**Document excerpt**:
┄┄┄┄┄┄┄┄┄┄┄┄┄┄┄┄┄┄┄┄
After three years of label wrangling, Big Boi’s Sir Lucious Left Foot: The Son Of Chico Dusty has finally arrived, and the results are a mixed but ultimately rewarding collaboration between the Outkast MC and a barrage of high-end talent contributors both on the knobs and the mic.
Perhaps Jive Records – who notoriously passed on the album, calling it too “arty” – were expecting a party album, a parallel response to Hey Ya, but it appears that Antwan “Big Boi” Patton had grander visions. Def Jam were all too eager to give him the platform, and the results lead one to believe it’s very likely that the union between the label and Big Boi’s own Purple Ribbon imprint may yield some future fruits.
Big Boi’s tightly wound flow style, lyrical bravado and quick-wit humor are present in abundance throughout Lucious, as are an army of guest vocalists, rappers and producers that serve to supplement the material rather than upstage the star (as opposed to, say, Drake’s debut). Daddy Fat Sax delivers the full-color bombastics right off, with lush production courtesy of Mr. DJ and a skittery-hook chorus loop made for cruising. The variety of production never upstages the product, with Big Boi’s meticulous attention to detail in presentation and flow (as well as the ever-present skit) adding crucial sonic lubrication between architectural framework.
With gravitationally atmospheric keys, Turns Me On begs for a full Outkast treatment, reminding us of the complimentary polarities between Antwan and Andre, and what the latter could bring to such a track. Big Boi applies less effort to achieving genre-bending musical styles than his partner in Outkast, but has always held an aficionado flare for building steam-train production and impeccable sound around his flow, be it through funk, electro-beats, hardcore rap or ’80s R&B. Rather than the vanity product that Andre 3000’s album became, Patton seems determined to cast new light on disregarded root-gems within the rap movement.
┄┄┄┄┄┄┄┄┄┄┄┄┄┄┄┄┄┄┄┄
**Data section**:
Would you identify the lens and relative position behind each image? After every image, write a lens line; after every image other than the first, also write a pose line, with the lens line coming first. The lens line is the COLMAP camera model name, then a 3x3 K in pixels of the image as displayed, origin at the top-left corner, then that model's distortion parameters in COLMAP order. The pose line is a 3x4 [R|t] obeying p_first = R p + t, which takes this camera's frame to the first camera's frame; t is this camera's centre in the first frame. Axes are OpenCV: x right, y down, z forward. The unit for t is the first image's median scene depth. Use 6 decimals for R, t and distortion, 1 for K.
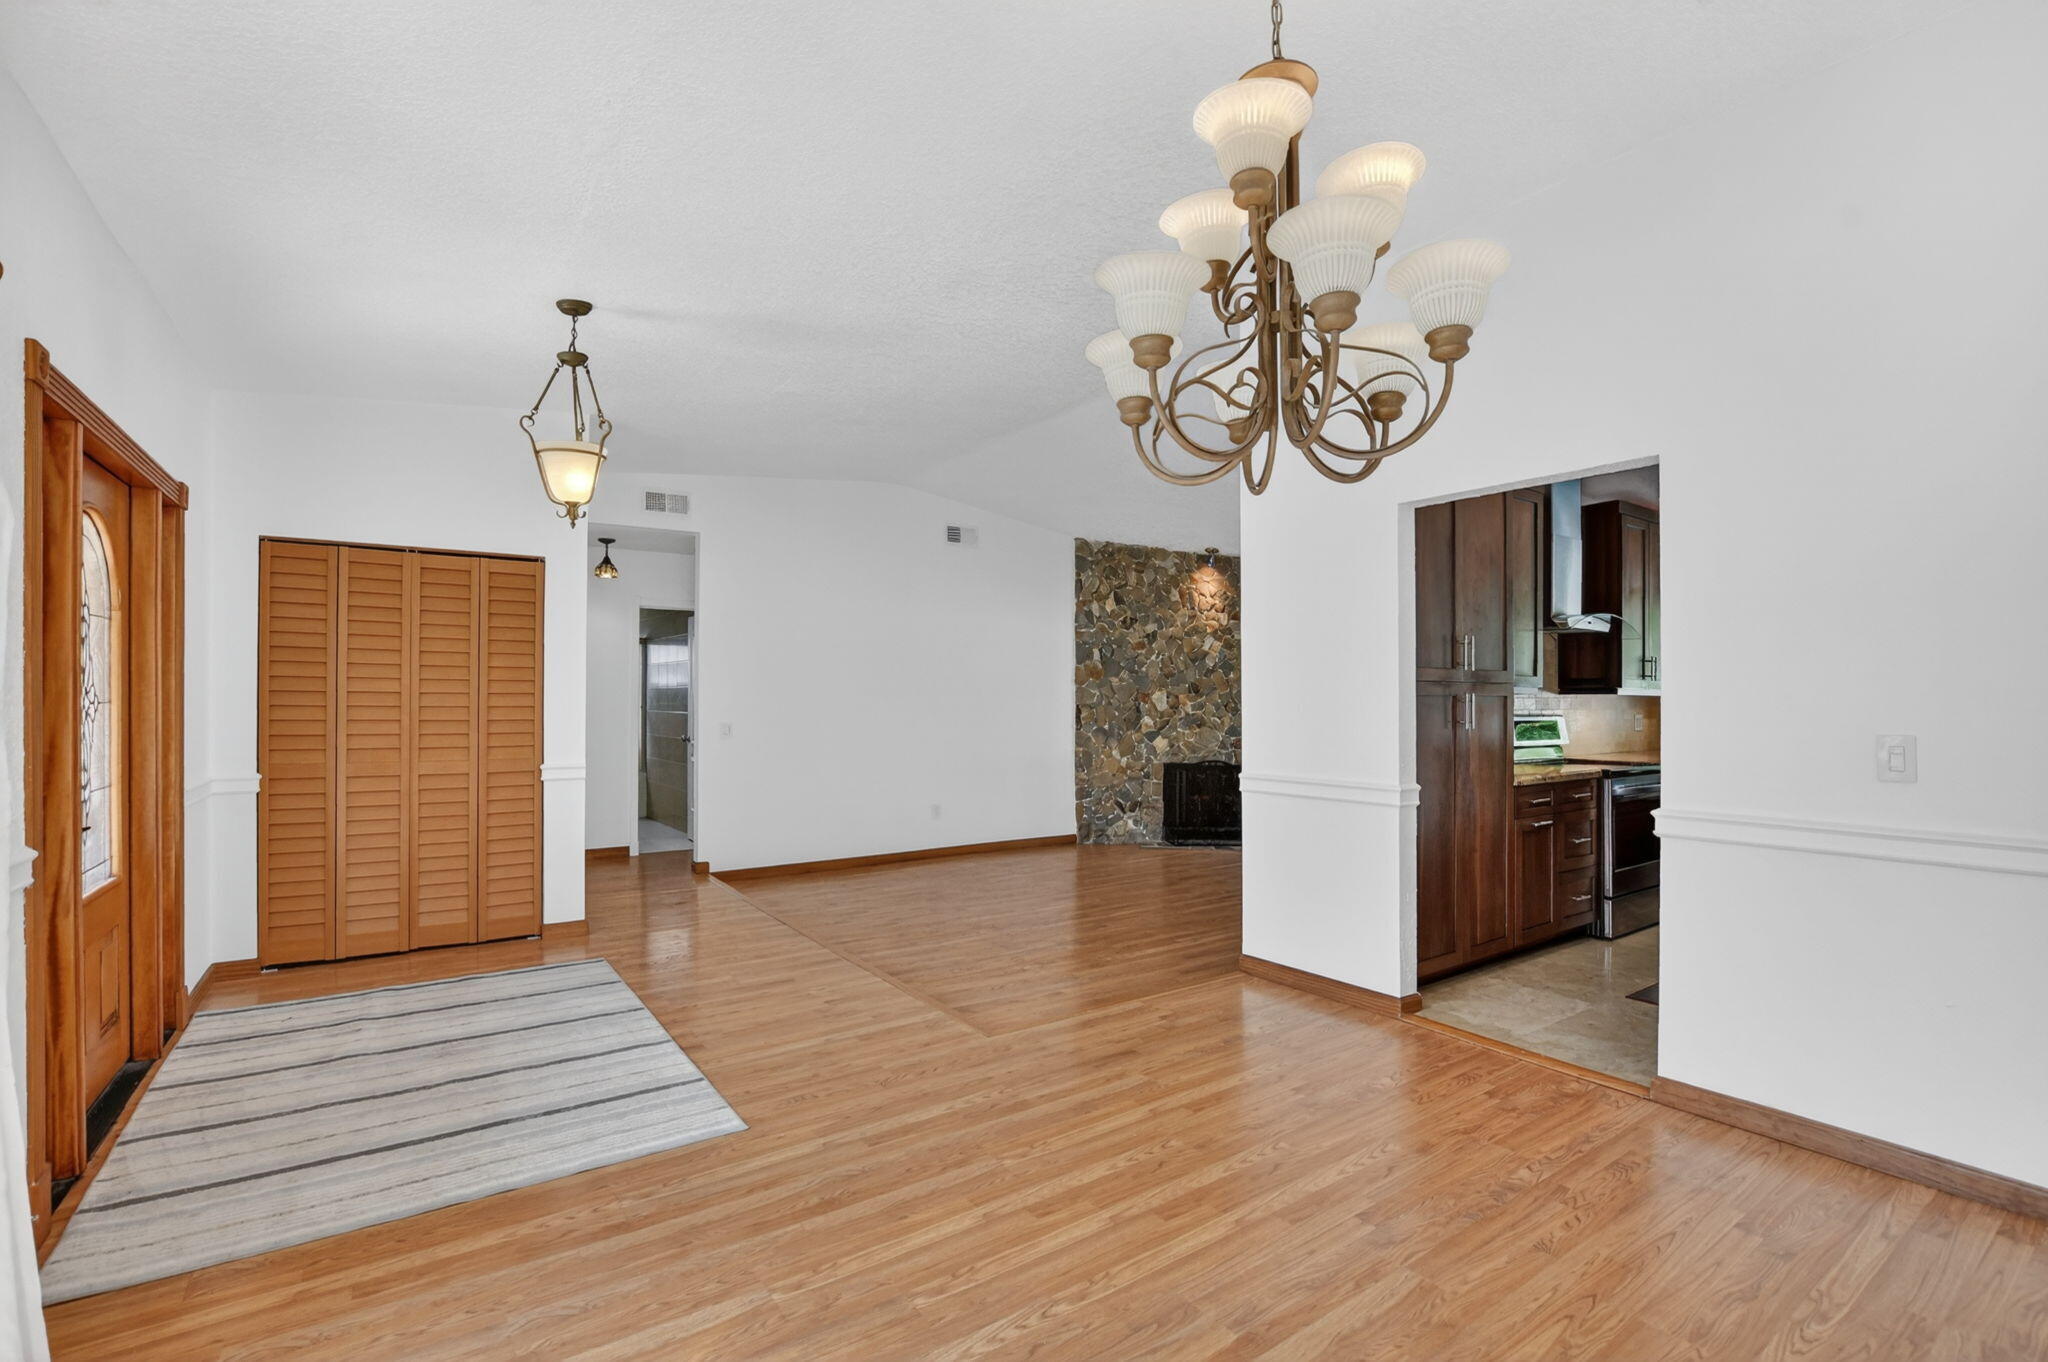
┄┄┄┄┄┄┄┄┄┄┄┄┄┄┄┄┄┄┄┄
**Exercises**:
[a] Print the part of the Big Boi album review starting with "With gravitationally atmospheric" and going on through "the rap movement.".
[b] According to the Big Boi album review, which record label passed on the album, calling it too "arty"?
The listing is separate material, unrelated to the Big Boi album review.

**Answer section**:
[a]
With gravitationally atmospheric keys, Turns Me On begs for a full Outkast treatment, reminding us of the complimentary polarities between Antwan and Andre, and what the latter could bring to such a track. Big Boi applies less effort to achieving genre-bending musical styles than his partner in Outkast, but has always held an aficionado flare for building steam-train production and impeccable sound around his flow, be it through funk, electro-beats, hardcore rap or ’80s R&B. Rather than the vanity product that Andre 3000’s album became, Patton seems determined to cast new light on disregarded root-gems within the rap movement.

[b] Jive Records